> **ABOUT THIS EXERCISE**:
Before you return the lines below, strip out any images and keep every word as written.

BEGIN SOURCE INFORMATION

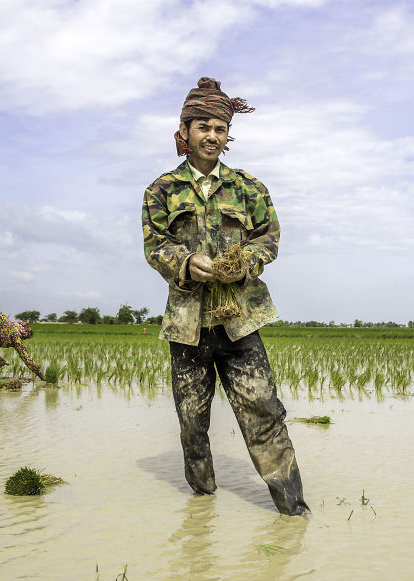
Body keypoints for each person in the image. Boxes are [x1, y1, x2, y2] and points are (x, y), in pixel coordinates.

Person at [141, 77, 309, 516]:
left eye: (220, 127)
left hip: (240, 322)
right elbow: (154, 245)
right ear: (185, 131)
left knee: (264, 412)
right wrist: (183, 262)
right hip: (187, 325)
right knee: (192, 424)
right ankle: (202, 511)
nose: (211, 135)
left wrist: (246, 262)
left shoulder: (250, 188)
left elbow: (268, 239)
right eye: (202, 126)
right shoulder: (160, 190)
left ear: (227, 134)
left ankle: (292, 510)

END SOURCE INFORMATION

> **WRITTEN REPLY**:
Body keypoints for each person in the image. Boxes are [x1, y1, x2, y2] and points are (x, y), in pixel coordinates.

Person at [141, 77, 309, 516]:
left eye: (220, 127)
left hip: (240, 322)
right elbow: (154, 245)
right ear: (185, 131)
left knee: (264, 412)
right wrist: (183, 262)
right hip: (187, 325)
right knee: (192, 424)
right ankle: (202, 511)
nose: (211, 135)
left wrist: (246, 262)
left shoulder: (250, 188)
left elbow: (268, 239)
right eye: (202, 126)
right shoulder: (160, 190)
left ear: (227, 134)
left ankle: (292, 510)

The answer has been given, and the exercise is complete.